Sin disculpar los insultos, en ambos casos el ministro de Dios es irreconocible


por sus actos. Es decir, si un ministro religioso, en vez de hablar de Cristo, la
gracia de Dios, el arrepentimiento y el perdón, cada vez que predica no habla
sino de dinero con el fin de sacarle dinero a la gente, entonces el tal ministro
es un ladrón, pandillero, salteador, infame y mentiroso. ¿Por qué? Pues porque
eso es lo que hacen los ladrones, pandilleros y atracadores; ni más ni menos.
No son insultos fortuitos, son ganados, y bien ganados.

Uno de los blancos de la Ilustración fueron las instituciones religiosas y sus


representantes. Meslier denunciaba a principios del s. 18 que “nadie se puede
oponer a la monarquía absoluta, las pretensiones eclesiásticas, las creencias
populares, ni a lo que el llama ‘la tirannie des grands de la terre’, sin sacrificar
su propia paz y comodidad, y sin experimentar intimidación y reprensión
masiva.” El citado Meslier, además dice que el trabajo principal de los ministros
religiosos es mantener a la gente en el error.[2] La veracidad de todo esto se
tendrá que estudiar caso por caso, de una religión a otra y de un ministro a
otro. Es decir, no se los puede acusar a todos ni defenderlos a todos. El punto
es sencillamente que para todo hijo de la Ilustración, el ministro religioso es de
entrada sospechoso.

Lucas y Oseas reconocen parte de lo que dice Meslier, que los sacerdotes y
ministros tienen una plataforma natural para el abuso: la credulidad de mucha
gente, los problemas de la vida y la aura de infalibilidad y poder de tales
cargos.

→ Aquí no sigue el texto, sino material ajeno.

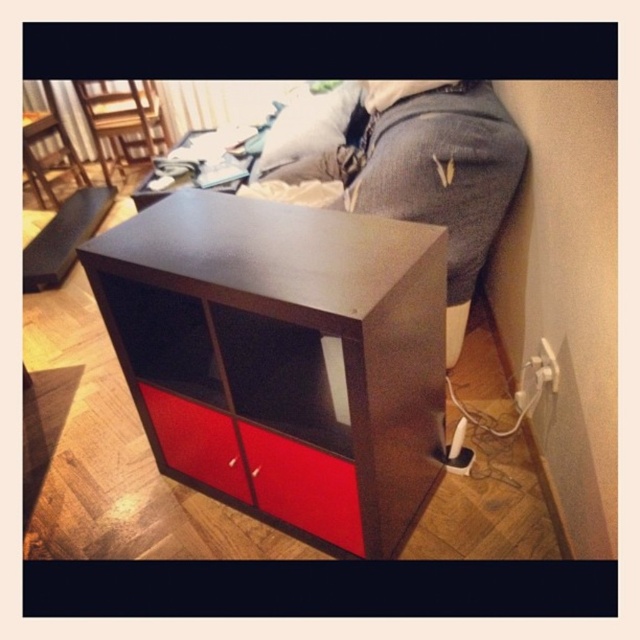
Question: Does matte black cabinet at center have a greater width compared to matte red drawer at lower center?

Choices:
 (A) no
 (B) yes

Answer: (B)

Question: Estimate the real-world distances between objects in this image. Which object is farther from the matte black side table at upper center?

Choices:
 (A) matte red drawer at lower center
 (B) matte black cabinet at center

Answer: (A)

Question: Is matte black cabinet at center to the right of matte red drawer at lower center from the viewer's perspective?

Choices:
 (A) no
 (B) yes

Answer: (B)

Question: Which of these objects is positioned closest to the matte red drawer at lower center?

Choices:
 (A) matte black side table at upper center
 (B) matte black cabinet at center

Answer: (B)

Question: Among these points, which one is nearest to the camera?

Choices:
 (A) (196, 426)
 (B) (371, 465)
 (C) (192, 182)

Answer: (B)

Question: Can you confirm if matte red drawer at lower center is positioned to the left of matte black side table at upper center?

Choices:
 (A) no
 (B) yes

Answer: (A)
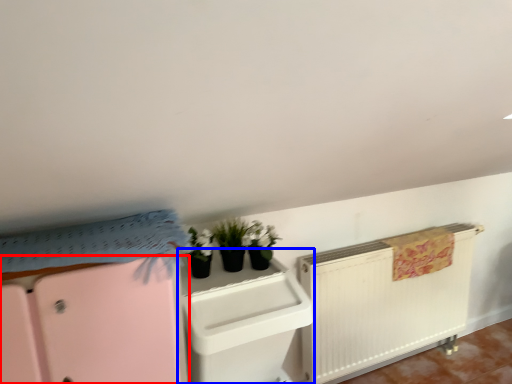
Question: Which object appears farthest to the camera in this image, file cabinet (highlighted by a red box) or file cabinet (highlighted by a blue box)?

Choices:
 (A) file cabinet
 (B) file cabinet

Answer: (B)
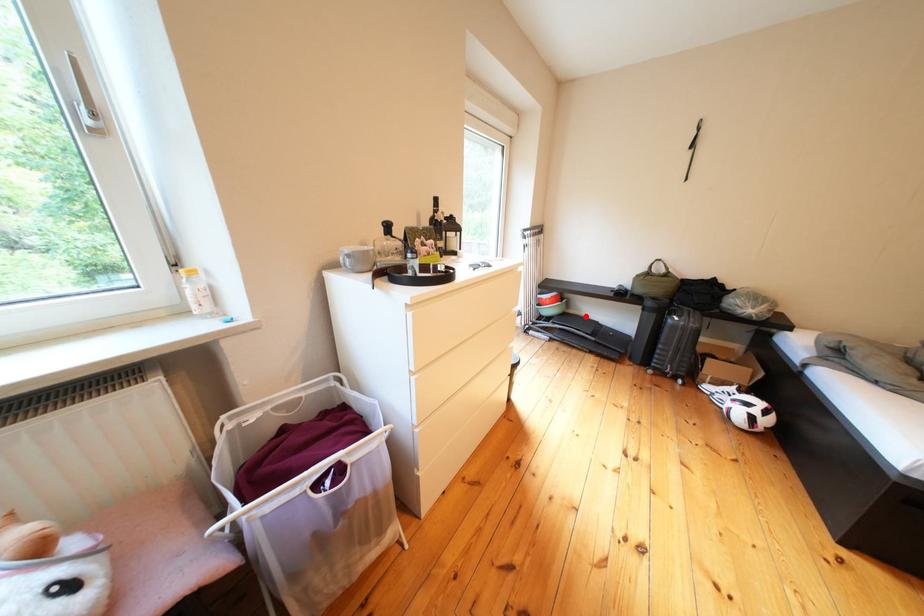
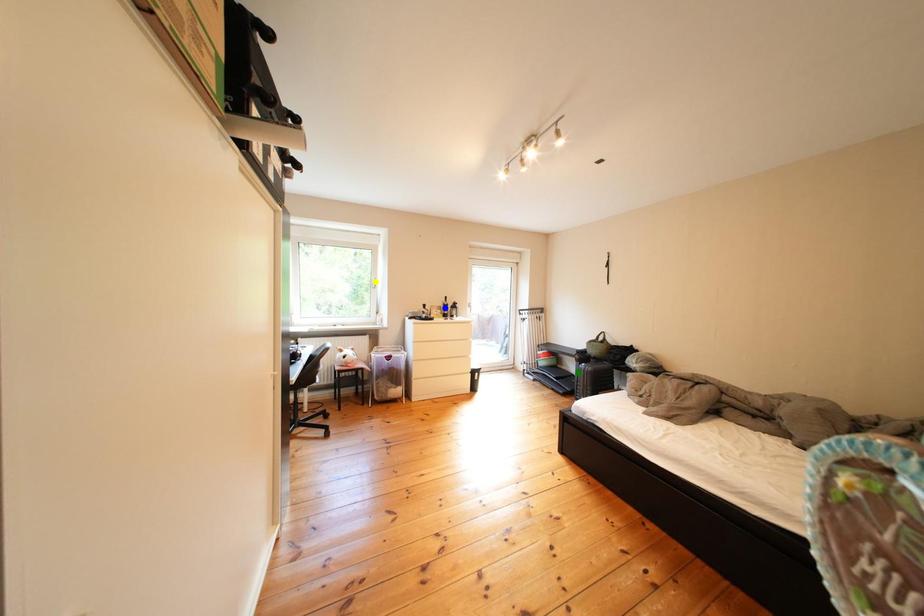
Question: I am providing you with two images of the same scene from different viewpoints. A red point is marked on the first image. You are given multiple points on the second image. Which mark in image 2 goes with the point in image 1?

Choices:
 (A) blue point
 (B) green point
 (C) yellow point

Answer: (B)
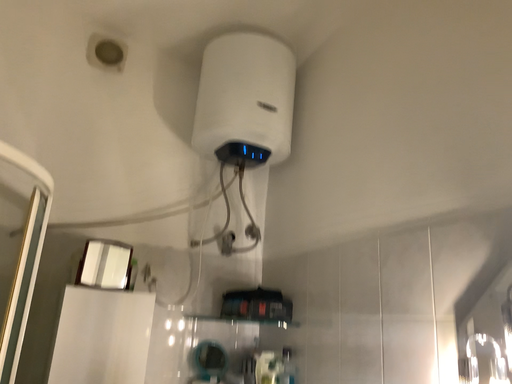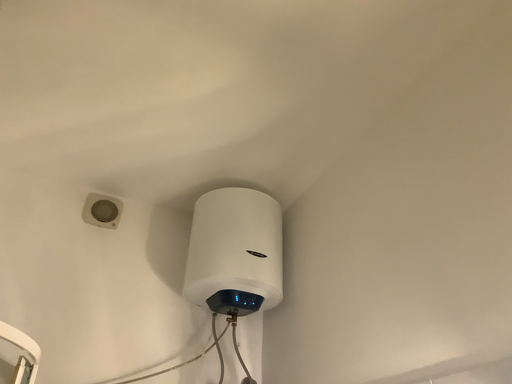
Question: Which way did the camera rotate in the video?

Choices:
 (A) rotated downward
 (B) rotated upward

Answer: (B)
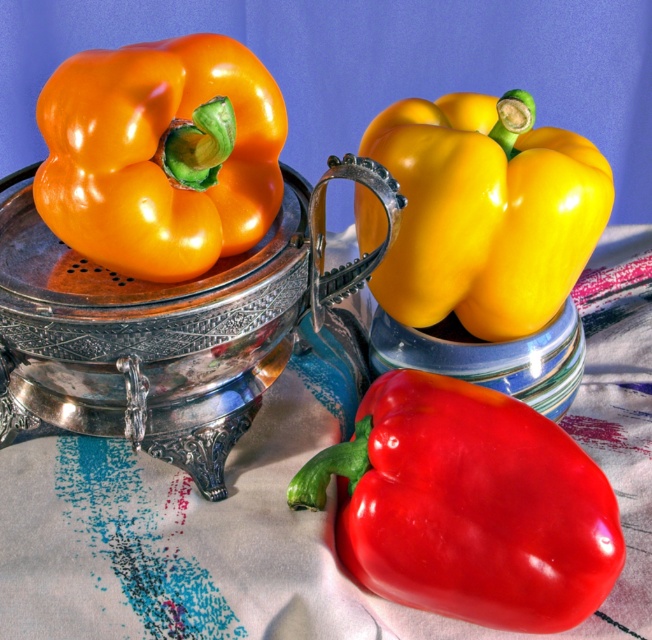
Who is lower down, orange glossy bell pepper at upper left or yellow glossy bell pepper at center?

Positioned lower is yellow glossy bell pepper at center.

Is point (276, 204) behind point (396, 308)?

No, (276, 204) is in front of (396, 308).

Between point (61, 227) and point (482, 266), which one is positioned in front?

Point (61, 227) is in front.

Locate an element on the screen. The width and height of the screenshot is (652, 640). orange glossy bell pepper at upper left is located at coordinates (160, 154).

Can you confirm if glossy red bell pepper at lower center is positioned below yellow glossy bell pepper at center?

Indeed, glossy red bell pepper at lower center is positioned under yellow glossy bell pepper at center.

Consider the image. Is glossy red bell pepper at lower center closer to the viewer compared to yellow glossy bell pepper at center?

Yes, it is.

Measure the distance between point (462, 557) and camera.

Point (462, 557) is 15.08 inches from camera.

You are a GUI agent. You are given a task and a screenshot of the screen. Output one action in this format:
    pyautogui.click(x=<x>, y=<y>)
    Task: Click on the glossy red bell pepper at lower center
    This screenshot has height=640, width=652.
    Given the screenshot: What is the action you would take?
    pyautogui.click(x=467, y=506)

Is glossy red bell pepper at lower center thinner than orange glossy bell pepper at upper left?

No, glossy red bell pepper at lower center is not thinner than orange glossy bell pepper at upper left.

Who is more distant from viewer, (422, 524) or (108, 168)?

Positioned behind is point (108, 168).

What do you see at coordinates (467, 506) in the screenshot? I see `glossy red bell pepper at lower center` at bounding box center [467, 506].

Identify the location of glossy red bell pepper at lower center. (467, 506).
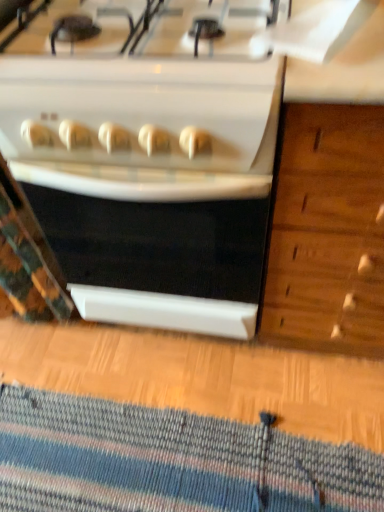
Question: Relative to white glossy stove at center, is striped wool doormat at lower center in front or behind?

Choices:
 (A) front
 (B) behind

Answer: (B)

Question: Does point (132, 435) appear closer or farther from the camera than point (178, 288)?

Choices:
 (A) closer
 (B) farther

Answer: (B)

Question: From a real-world perspective, is striped wool doormat at lower center physically located above or below white glossy stove at center?

Choices:
 (A) above
 (B) below

Answer: (B)

Question: Based on their sizes in the image, would you say white glossy stove at center is bigger or smaller than striped wool doormat at lower center?

Choices:
 (A) small
 (B) big

Answer: (B)

Question: In terms of height, does white glossy stove at center look taller or shorter compared to striped wool doormat at lower center?

Choices:
 (A) tall
 (B) short

Answer: (A)

Question: From the image's perspective, is white glossy stove at center positioned above or below striped wool doormat at lower center?

Choices:
 (A) below
 (B) above

Answer: (B)

Question: Considering the positions of white glossy stove at center and striped wool doormat at lower center in the image, is white glossy stove at center wider or thinner than striped wool doormat at lower center?

Choices:
 (A) thin
 (B) wide

Answer: (B)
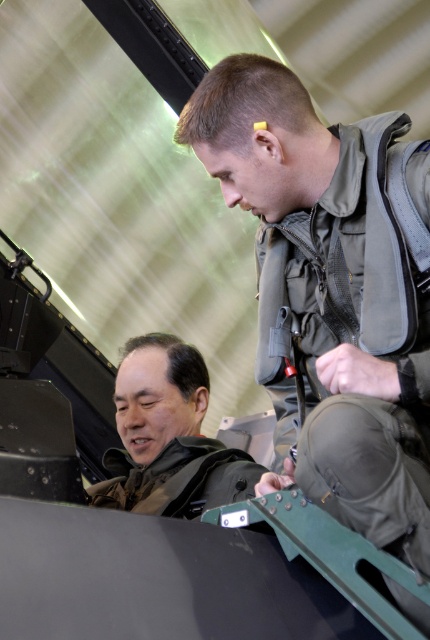
Who is more distant from viewer, (x=349, y=376) or (x=150, y=442)?

Positioned behind is point (x=150, y=442).

Does matte green uniform at center appear over brown leather jacket at lower left?

Yes.

Between point (414, 173) and point (151, 368), which one is positioned behind?

Positioned behind is point (151, 368).

Locate an element on the screen. Image resolution: width=430 pixels, height=640 pixels. matte green uniform at center is located at coordinates (328, 296).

Pablo es también un ministro religioso, pero víctima de otro ministro de
un rango superior. Con disculpa y todo, y sin querer queriendo, Lucas al
contarnos el episodio, da cuenta de un Sumo Sacerdote irreconocible, que
abusó de su fuero religioso y se salió del forro. Oseas igualmente denunció, y
sin pedir disculpas, otros abusos de ministros.

Lo mínimo que se puede concluir de todo esto es lo siguiente: (1) si usted es un


feligrés, recuerde que es una víctima potencial de los ministros abusadores; (2)
si usted es un ministro, recuerde dos cosas: para muchas personas y sin haber
hecho nada, usted es sospechoso; y, por ser humano, tener una investidura
eclesiástica, sufrir los descalabros de la economía, tener credibilidad delante
de los crédulos (que no es lo mismo que creyente), usted es un potencial
abusador. ¡Cuídese! ¡Y cuídese mucho! No sea que se vuelva irreconocible; y
(3) ¿Será que los ministros necesitan que de vez en cuando alguien los regañe
y les jalen las riendas? ¿Se debe esperar un cambio de sonrisa para exponer al
ministro desaforado?

©2008Milton Acosta

[1]Donald Capps, "Religion and Humor: Enstranged


Bedfellows," Pastoral Psychology 54, no. 5 (2006): 436.

[2]Jonathan I. Israel, Enlightenment contested (Oxford:


Oxford University Press, 2006), 41, 102.